Animal by-products and carcasses

Food and livestock production produces large quantities of animal by-products, which can spread diseases. Animal by-products are any animal products that are not used in foor for humans. These include dead animals, food waste, and slaughter by-products. 

Proper handling and supervision of animal by-products is an important part of animal disease prevention and controlling possible epidemics. Facilities that use, handle, store, or dispose of animal by-products and their operators must have approval from, or be registered with, the competent authorities.

Animal by-product control covers:

  • Food establishments in which by-products are being separated, collected, classified, or sent to be processed or diposed of
  • By-product establishments
  • Establishments which produce animal feed
  • Disposal of animals that died or were put down at stables or animal farms
  • receiving and handling carcass notifications

By-product establishments

Municipal veterinarians monitor by-product establishments by, for example, approving establishments in their area. By-product establishments are incinerators, co-incineration plants, and storage facilites for when the product is waiting to be incinerated or taken to an approved landfill. Facilities that temporarily store, process, or sort unprocessed by-products are also considered by-product establishments.

Burying animal by-products

In Pirteva’s control area, it is prohibited to bury carcasses of ruminants, pigs, poultry or fur animals, pig slaughter by-products, and other by-products speficied in by-product laws. 

These kinds of by-products must be taken to an approved by-product establishment to be processed or destroyed.

The municipal veterinarian monitors the collection and burial of carcasses in their area. Inspections are conducted in cases of suspected violations or in conjunction with other inspections at the same location.

You must keep record of buried by-products, including the number of carcasses and their classification and species, and the date and location of the burial.
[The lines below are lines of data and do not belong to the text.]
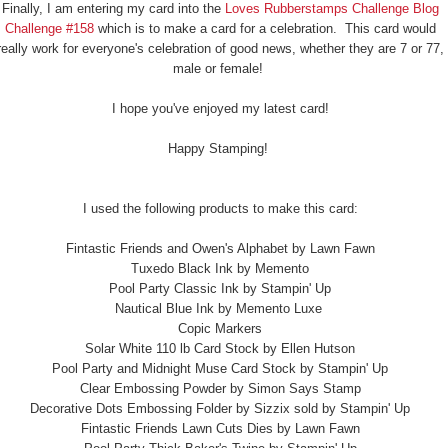
Finally, I am entering my card into the
Loves Rubberstamps Challenge Blog
Challenge #158
which is to make a card for a celebration. This card would
really work for everyone's celebration of good news, whether they are 7 or 77,
male or female!
I hope you've enjoyed my latest card!
Happy Stamping!
I used the following products to make this card:
Fintastic Friends and Owen's Alphabet by Lawn Fawn
Tuxedo Black Ink by Memento
Pool Party Classic Ink by Stampin' Up
Nautical Blue Ink by Memento Luxe
Copic Markers
Solar White 110 lb Card Stock by Ellen Hutson
Pool Party and Midnight Muse Card Stock by Stampin' Up
Clear Embossing Powder by Simon Says Stamp
Decorative Dots Embossing Folder by Sizzix sold by Stampin' Up
Fintastic Friends Lawn Cuts Dies by Lawn Fawn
The records must be kept for 2 years and presented to the authorities when requested. You do not need to keep record of pet burials.

Using carcasses as wild animal feed/bait

You can use by-products listed below for feeding wild animals, if it does not cause health hazards, environmental pollution, or a risk of spreading animal diseases. Notice that using household foodwaste as bait or feed is not permitted!

The following animal by-products can be used as carcass feed:

  • dead pigs, reindeer, horses, poultry, and carcasses of under 12 month-old cattle
  • by-products from slaughterhouses and cutting plants of the aforementioned animals
  • farmed fish
  • by-products from the processing of fish products
  • carcasses and slaughter by-products of elk and other wild animals

The use of carcasses is regulated by various laws, including the Waste Act, Environmental Protection Act, and the Land Use and Building Act. Abiding by these regulations is a prerequisite to using carcasses.

Notification procedure

If you use animal by-products to feed wild animals, you must notify the municipal veterinarian of the area where you want to keep the carcass. The notification must be sent in written form before commencing with carcass feeding.

According to the animal by-product law 783/2015 a person using animal by-products to feed wild animals must send a monthly report of the number of by-products taken to the feeding site. You do not have to report the use of by-products from wild animals. You must report to the municipal veterinarian of the area where the by-product is collected from, as well as the veterinarian who’s area the by-products will be used in. You must keep records of the use of by-products as wild animal feed. The records will be checked during inspections of carcass operations.